The researchers wanted to know if they could do better by using a bacterial fingerprint as a test for colon cancer. They recruited roughly 150 French patients who had undergone a fecal blood test and a colonoscopy, slightly fewer than half of whom were diagnosed with colon cancer. The researchers extracted DNA from the patients’ fecal samples and tallied up the amount of DNA that came from different species of bacteria. They then used the data to train a computer model to distinguish the cancer patients from the healthy controls. The computer model, by considering the levels of 22 different species of bacteria, was somewhat better than the fecal blood test at picking out the cancer patients. And when the fecal blood test was combined with the computer model into a single diagnostic test, the result was even better: The cancer detection rate improved by 45 percent, without any increase in the rate of healthy people who were misclassified. This was a small pilot study, and the method needs to be systematically tested with more patients.

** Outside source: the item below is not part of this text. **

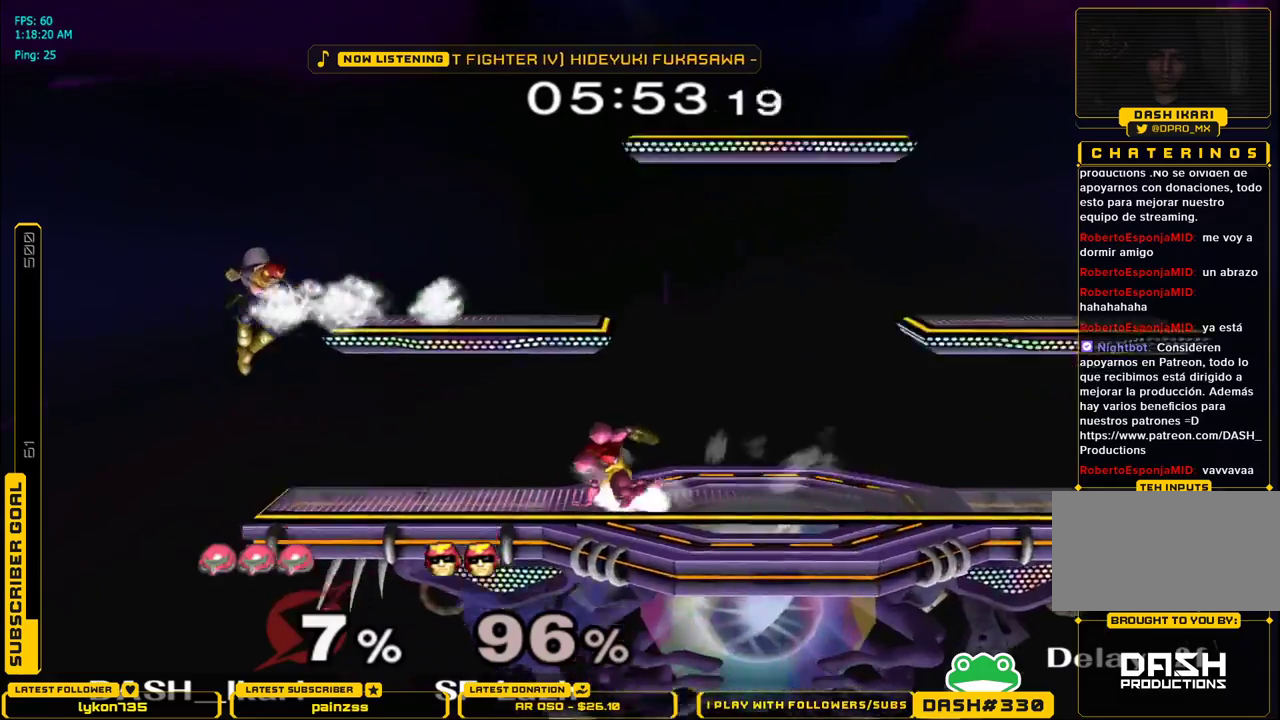
{"buttons": [], "left_stick": "up", "right_stick": "center", "events": [[83, "L1", "up"], [83, "left_stick", "center"], [150, "left_stick", "right"], [267, "left_stick", "left"], [333, "X", "down"], [350, "X", "up"], [383, "L1", "down"], [450, "L1", "up"], [450, "left_stick", "up"]]}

But it’s clear that the population of symbiotic bacteria is altered in people with colon cancer.
The study also raises a provocative question that haunts the entire field: Do shifts in our gut ecosystems cause disease? And can we treat disease by shifting those ecosystems back? It’s a very tempting idea—as the population of bacteria shifts, so does the metabolism of that population. In colon cancer patients, the researchers found evidence suggesting that the bacteria had shifted away from metabolizing dietary fiber—a healthy function—and were instead producing potentially harmful metabolites. The finding is intriguing, but, at this point, nobody can say whether or how this change contributes to cancer progression. Scientists are now confronting the challenge of doing more than merely observing shifts in our gut microbes by developing new tools to take the next step: sorting out cause from effect.
The study of our internal symbiotic bacteria is still in its early days. Nobody yet knows to what degree we can change our health by changing our microbes. But it’s clear that when we think about what it means to be healthy, we shouldn’t only consider ourselves as individuals—we also need to think of ourselves as ecosystems.